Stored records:
- - - -

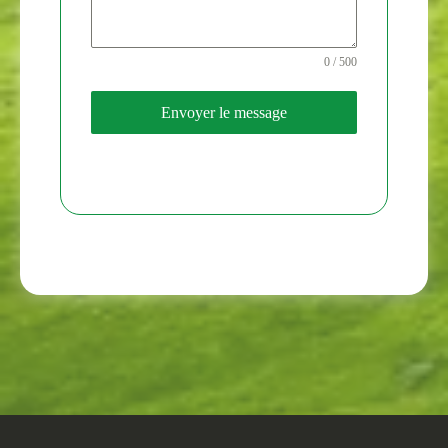
0 / 500
Envoyer le message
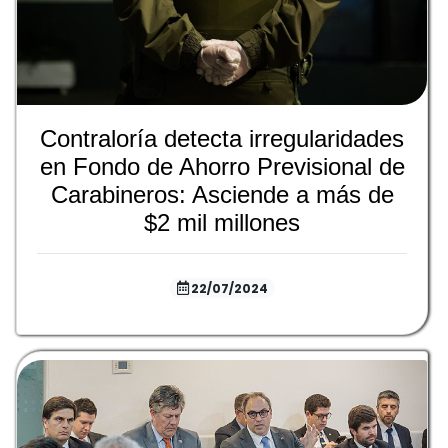
Contraloría detecta irregularidades
en Fondo de Ahorro Previsional de
Carabineros: Asciende a más de
$2 mil millones
22/07/2024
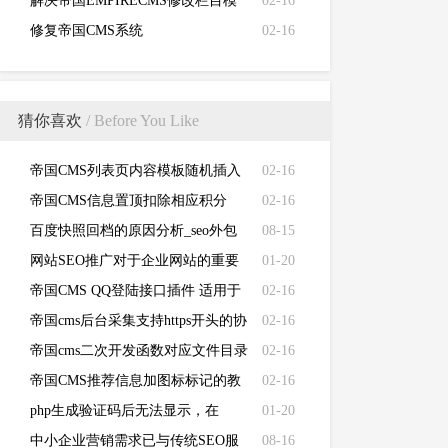
信息？如何去除帝国CMS版权信息
解决帝国EMPIRECMS修改栏目模
02-16
版不生效的问题
修复帝国CMS系统
02-16
（EMPIRECMS）验证码无法显示
的故障
猜你喜欢
/ Before You Like
帝国CMS列表页内容模板随机插入
02-16
增加广告
帝国CMS信息置顶扣除相应积分
02-16
百度快照回档的原因分析_seo外包
08-15
平台
网站SEO推广对于企业网站的重要
01-20
性
帝国CMS QQ登陆接口插件 适用于
02-16
所有帝国7.2版本
帝国cms后台采集支持https开头的协
02-16
议地址修改方法
帝国cms二次开发函数对应文件目录
02-16
分享
帝国CMS推荐信息加图标标记的教
02-16
程
php生成验证码后无法显示，在
01-20
photoshop下可以看到
中小企业营销需求已与传统SEO服
08-16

- - - -

**Task instructions:** Write out the text of the records above again, swapping every "02-16" for "02-17" and keeping everything else the same. Omit the pictures from your answer.

**Task solution:**
0 / 500
Envoyer le message
Contraloría detecta irregularidades
en Fondo de Ahorro Previsional de
Carabineros: Asciende a más de
$2 mil millones
22/07/2024
信息？如何去除帝国CMS版权信息
解决帝国EMPIRECMS修改栏目模
02-17
版不生效的问题
修复帝国CMS系统
02-17
（EMPIRECMS）验证码无法显示
的故障
猜你喜欢
/ Before You Like
帝国CMS列表页内容模板随机插入
02-17
增加广告
帝国CMS信息置顶扣除相应积分
02-17
百度快照回档的原因分析_seo外包
08-15
平台
网站SEO推广对于企业网站的重要
01-20
性
帝国CMS QQ登陆接口插件 适用于
02-17
所有帝国7.2版本
帝国cms后台采集支持https开头的协
02-17
议地址修改方法
帝国cms二次开发函数对应文件目录
02-17
分享
帝国CMS推荐信息加图标标记的教
02-17
程
php生成验证码后无法显示，在
01-20
photoshop下可以看到
中小企业营销需求已与传统SEO服
08-16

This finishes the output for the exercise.